Computer-related shares gained after Microsoft Corp. said earnings for this quarter will exceed expectations. Makers of toys and drugs declined on concern that their earnings will fall short.

At 3 p.m., the Dow Jones industrial average was down 53.56 at 8,850.88. It had surpassed the 8,900 mark early today and came within 41 points of 9,000.

"There's been a lot of momentum over the past months and especially in the last day or so, but market participants are asking where we can go from here," said Eleanor Hoagland, chief portfolio strategist at AMT Capital Advisers Inc., which administers $6 billion. "There's some concern on earnings, not withstanding Microsoft."
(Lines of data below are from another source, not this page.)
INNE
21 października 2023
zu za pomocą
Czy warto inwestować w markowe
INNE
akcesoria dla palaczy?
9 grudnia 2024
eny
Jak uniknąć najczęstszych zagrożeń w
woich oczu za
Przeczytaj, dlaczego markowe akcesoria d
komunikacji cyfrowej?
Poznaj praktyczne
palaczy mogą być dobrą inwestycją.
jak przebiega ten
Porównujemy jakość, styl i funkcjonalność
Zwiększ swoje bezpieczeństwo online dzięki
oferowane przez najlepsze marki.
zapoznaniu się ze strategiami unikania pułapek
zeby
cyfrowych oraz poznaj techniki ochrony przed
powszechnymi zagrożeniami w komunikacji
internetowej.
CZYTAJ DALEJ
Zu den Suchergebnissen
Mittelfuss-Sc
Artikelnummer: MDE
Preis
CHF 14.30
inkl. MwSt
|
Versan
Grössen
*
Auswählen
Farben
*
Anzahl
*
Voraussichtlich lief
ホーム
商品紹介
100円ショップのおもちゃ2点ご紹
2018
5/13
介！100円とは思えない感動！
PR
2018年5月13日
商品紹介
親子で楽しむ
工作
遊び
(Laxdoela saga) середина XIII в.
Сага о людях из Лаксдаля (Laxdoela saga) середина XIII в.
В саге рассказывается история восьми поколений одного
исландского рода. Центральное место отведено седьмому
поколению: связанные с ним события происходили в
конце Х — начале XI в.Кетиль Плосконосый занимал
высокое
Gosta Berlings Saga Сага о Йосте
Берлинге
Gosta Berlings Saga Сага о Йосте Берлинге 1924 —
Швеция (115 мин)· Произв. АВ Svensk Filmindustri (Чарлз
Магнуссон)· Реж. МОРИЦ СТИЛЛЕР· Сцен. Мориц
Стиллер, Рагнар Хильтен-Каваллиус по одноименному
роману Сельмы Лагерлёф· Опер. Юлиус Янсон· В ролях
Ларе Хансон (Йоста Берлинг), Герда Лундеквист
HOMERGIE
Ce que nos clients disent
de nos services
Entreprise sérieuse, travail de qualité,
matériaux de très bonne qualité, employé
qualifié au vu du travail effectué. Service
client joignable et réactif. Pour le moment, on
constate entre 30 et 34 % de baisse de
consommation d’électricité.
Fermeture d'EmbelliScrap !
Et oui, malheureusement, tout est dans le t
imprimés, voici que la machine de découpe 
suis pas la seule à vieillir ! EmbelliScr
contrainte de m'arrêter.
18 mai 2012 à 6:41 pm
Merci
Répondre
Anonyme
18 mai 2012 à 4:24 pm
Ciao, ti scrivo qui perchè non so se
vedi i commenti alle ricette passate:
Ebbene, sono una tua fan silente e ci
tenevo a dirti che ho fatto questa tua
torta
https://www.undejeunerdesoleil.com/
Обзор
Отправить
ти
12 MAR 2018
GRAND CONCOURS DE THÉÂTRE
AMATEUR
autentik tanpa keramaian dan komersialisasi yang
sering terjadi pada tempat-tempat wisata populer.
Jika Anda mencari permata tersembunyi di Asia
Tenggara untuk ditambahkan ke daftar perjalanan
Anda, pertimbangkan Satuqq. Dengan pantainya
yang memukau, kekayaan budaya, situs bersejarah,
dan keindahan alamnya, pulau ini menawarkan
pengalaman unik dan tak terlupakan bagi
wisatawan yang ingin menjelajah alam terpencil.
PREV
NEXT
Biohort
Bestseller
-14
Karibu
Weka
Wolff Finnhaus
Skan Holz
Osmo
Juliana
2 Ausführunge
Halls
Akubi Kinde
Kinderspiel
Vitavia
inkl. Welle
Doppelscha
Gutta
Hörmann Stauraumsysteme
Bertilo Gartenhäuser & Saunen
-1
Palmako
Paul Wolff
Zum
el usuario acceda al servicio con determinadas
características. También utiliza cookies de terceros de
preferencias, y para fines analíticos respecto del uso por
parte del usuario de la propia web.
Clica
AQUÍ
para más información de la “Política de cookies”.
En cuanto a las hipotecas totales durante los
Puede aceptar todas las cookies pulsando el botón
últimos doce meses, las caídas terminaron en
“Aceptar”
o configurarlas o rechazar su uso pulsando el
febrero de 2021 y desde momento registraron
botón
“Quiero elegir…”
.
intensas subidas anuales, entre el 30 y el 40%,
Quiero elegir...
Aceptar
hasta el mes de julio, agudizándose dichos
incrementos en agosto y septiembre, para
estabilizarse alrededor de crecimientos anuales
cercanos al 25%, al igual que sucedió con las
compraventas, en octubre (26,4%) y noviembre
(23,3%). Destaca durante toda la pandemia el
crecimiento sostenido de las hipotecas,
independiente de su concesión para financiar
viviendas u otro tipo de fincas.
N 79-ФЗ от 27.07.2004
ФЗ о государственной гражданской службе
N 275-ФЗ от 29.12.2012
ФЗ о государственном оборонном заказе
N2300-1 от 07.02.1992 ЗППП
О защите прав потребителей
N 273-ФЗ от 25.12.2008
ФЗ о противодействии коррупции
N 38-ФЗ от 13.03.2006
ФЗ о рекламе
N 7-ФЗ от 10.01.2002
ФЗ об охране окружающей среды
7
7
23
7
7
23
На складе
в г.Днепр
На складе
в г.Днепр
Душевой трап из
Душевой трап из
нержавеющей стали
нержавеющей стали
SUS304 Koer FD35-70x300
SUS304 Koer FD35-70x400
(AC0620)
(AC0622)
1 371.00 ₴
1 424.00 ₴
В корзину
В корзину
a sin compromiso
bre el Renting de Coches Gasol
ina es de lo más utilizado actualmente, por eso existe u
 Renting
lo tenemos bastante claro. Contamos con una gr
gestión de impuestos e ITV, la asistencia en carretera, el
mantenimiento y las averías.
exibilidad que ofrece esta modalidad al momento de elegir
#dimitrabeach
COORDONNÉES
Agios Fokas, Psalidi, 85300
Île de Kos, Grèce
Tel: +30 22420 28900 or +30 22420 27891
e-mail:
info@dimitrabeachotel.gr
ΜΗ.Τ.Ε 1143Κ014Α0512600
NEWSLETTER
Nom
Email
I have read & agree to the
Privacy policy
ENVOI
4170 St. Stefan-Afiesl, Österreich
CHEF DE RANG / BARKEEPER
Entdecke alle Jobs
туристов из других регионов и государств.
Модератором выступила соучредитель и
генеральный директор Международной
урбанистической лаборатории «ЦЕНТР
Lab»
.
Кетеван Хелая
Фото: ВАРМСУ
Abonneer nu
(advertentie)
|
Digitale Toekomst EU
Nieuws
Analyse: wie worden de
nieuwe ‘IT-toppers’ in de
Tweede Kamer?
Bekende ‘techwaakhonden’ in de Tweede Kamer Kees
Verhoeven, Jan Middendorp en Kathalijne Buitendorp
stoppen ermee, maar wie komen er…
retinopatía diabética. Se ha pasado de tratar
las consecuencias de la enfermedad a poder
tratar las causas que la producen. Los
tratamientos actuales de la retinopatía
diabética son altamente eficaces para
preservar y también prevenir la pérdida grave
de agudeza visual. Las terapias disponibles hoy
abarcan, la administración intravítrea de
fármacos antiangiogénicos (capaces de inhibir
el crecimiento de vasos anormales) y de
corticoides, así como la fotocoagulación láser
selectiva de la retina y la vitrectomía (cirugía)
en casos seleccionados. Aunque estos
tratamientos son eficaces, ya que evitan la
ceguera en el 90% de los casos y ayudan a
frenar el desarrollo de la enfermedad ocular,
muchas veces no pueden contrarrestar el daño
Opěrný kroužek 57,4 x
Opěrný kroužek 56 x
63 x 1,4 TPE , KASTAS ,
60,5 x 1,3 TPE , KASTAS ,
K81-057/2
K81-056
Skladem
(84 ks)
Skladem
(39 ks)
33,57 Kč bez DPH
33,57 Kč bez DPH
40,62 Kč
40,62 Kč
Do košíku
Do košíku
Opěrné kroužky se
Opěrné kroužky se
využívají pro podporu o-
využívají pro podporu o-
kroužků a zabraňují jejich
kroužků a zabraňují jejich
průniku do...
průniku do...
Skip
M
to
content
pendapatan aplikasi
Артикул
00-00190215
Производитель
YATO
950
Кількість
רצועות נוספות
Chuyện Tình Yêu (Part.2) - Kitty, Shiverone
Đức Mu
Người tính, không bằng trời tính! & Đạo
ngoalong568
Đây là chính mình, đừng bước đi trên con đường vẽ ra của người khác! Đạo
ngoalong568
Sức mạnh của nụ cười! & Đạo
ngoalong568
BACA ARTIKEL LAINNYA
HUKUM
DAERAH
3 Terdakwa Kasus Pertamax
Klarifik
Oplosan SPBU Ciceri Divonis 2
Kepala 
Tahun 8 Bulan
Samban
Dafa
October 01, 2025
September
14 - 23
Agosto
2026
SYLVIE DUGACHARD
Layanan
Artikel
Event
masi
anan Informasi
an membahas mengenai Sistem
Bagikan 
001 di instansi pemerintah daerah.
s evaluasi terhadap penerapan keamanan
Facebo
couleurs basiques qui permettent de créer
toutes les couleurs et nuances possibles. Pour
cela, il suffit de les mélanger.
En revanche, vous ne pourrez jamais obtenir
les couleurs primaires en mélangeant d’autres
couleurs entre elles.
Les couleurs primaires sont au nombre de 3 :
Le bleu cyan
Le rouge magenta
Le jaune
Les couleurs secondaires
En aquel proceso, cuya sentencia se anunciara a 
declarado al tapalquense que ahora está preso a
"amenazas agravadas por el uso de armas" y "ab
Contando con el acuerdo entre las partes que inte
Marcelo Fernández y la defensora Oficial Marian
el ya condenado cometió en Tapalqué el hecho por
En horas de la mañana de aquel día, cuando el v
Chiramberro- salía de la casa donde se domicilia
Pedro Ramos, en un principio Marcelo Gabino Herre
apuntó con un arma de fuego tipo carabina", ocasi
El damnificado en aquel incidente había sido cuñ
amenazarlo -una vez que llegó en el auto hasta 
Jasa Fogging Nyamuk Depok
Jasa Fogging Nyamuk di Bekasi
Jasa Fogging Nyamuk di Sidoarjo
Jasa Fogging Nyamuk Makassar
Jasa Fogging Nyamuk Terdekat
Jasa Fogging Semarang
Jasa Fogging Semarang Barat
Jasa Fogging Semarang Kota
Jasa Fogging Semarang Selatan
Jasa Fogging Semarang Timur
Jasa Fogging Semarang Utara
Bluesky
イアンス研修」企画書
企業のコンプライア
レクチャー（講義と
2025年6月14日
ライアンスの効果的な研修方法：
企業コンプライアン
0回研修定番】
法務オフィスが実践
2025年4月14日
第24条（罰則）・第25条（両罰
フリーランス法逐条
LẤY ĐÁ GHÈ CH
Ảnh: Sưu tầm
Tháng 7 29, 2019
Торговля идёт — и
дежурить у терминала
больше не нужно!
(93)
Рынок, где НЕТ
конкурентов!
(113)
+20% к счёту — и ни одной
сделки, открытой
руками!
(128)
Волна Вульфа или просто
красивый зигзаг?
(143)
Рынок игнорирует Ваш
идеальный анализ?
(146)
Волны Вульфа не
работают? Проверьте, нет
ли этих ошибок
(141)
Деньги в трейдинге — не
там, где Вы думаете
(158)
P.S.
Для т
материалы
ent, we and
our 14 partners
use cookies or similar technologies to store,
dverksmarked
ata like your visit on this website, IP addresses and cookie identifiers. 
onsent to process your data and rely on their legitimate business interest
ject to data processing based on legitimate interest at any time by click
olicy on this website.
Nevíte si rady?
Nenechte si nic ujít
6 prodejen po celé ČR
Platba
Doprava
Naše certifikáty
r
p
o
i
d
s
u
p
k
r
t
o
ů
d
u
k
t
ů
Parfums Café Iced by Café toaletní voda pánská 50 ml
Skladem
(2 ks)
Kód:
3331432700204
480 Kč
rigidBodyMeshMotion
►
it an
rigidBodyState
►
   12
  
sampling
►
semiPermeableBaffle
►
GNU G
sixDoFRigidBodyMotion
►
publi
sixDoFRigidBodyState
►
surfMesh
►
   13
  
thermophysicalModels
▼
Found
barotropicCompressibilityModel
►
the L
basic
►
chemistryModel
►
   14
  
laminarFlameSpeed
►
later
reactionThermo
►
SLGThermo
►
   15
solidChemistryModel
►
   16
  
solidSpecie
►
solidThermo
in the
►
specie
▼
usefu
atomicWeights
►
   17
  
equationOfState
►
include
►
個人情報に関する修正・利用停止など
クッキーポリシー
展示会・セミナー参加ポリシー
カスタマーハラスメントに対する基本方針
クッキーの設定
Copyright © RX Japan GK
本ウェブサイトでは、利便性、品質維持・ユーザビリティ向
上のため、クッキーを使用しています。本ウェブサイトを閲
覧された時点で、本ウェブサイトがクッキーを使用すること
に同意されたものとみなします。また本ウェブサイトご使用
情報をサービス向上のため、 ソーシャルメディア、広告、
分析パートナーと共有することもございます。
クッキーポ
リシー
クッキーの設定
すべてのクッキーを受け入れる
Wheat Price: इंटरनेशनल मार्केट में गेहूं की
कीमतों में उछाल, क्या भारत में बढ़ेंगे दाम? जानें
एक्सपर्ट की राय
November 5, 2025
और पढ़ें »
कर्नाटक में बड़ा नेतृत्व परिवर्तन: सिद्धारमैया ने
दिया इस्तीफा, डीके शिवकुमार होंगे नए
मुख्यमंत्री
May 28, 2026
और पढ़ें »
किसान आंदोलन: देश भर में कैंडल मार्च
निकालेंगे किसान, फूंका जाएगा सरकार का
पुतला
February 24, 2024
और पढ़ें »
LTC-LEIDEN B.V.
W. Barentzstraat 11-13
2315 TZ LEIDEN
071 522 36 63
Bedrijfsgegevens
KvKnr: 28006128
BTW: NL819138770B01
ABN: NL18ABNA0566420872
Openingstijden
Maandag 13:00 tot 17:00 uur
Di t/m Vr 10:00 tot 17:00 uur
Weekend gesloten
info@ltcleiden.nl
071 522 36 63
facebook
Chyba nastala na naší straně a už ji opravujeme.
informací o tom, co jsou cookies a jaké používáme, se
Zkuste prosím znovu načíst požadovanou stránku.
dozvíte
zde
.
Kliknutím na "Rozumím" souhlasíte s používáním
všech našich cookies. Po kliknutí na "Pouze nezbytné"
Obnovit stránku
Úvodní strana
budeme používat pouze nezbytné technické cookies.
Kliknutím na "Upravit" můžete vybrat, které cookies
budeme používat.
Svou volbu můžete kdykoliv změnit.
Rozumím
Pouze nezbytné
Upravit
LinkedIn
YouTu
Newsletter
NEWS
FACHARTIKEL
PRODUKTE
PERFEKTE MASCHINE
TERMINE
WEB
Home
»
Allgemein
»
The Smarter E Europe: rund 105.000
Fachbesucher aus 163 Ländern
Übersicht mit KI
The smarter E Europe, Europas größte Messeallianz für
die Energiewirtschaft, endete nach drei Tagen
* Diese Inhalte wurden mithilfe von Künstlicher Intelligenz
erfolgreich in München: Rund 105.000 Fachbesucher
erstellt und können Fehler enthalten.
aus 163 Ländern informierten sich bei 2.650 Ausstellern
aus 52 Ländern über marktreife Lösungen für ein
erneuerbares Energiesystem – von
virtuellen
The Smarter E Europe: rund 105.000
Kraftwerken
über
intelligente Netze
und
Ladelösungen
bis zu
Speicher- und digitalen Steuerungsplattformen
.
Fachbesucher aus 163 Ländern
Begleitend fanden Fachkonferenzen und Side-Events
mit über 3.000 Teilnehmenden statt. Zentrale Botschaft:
Ms. Hoagland said the Dow is having trouble reaching the 9000 mark because buyers are unsure that earnings reports for the quarter ending Tuesday will show that recent gains by stocks were justified. The Dow is up 13 percent in 1998, more than many investors expected for the entire year.

By 3 p.m., the Standard & Poor's 500 Index dropped 6.43 to 1099.22, while the Nasdaq Composite Index, packed with computer shares, was up 10.32 at 1822.76, after rising to a record 1840.83. Advancing stocks outnumbered those that fell on the New York Stock Exchange by 4-to-3.

Stocks were hurt by a drop in bonds after a report showed a bigger-than-expected jump in home resales. The report is a sign of possible inflation, which is bad for stocks.

As stock indexes reach records, Ms. Hoagland said she is buying medium-size companies.

"The large caps are the ones that have driven the market to date and the leadership will be shifting to smaller companies," she said. She recently bought shares of the MAS Mid Cap Value Fund.

Microsoft rose 4 1/2 to 89 7/1 6 after the world's largest software maker said robust sales of business software are boosting revenue. Microsoft said this quarter's per-share earnings will be a "high-water mark" for calendar 1998 then trail off from that level for the rest of the year as sales of personal computers slow.

Chief financial officer Greg Maffei said per-share earnings will be about 4 cents higher than analysts' average estimate of 44 cents for the fiscal third quarter ending March 31. The Microsoft executive predicted a decline in per-share earnings from quarter to quarter and slower earnings growth.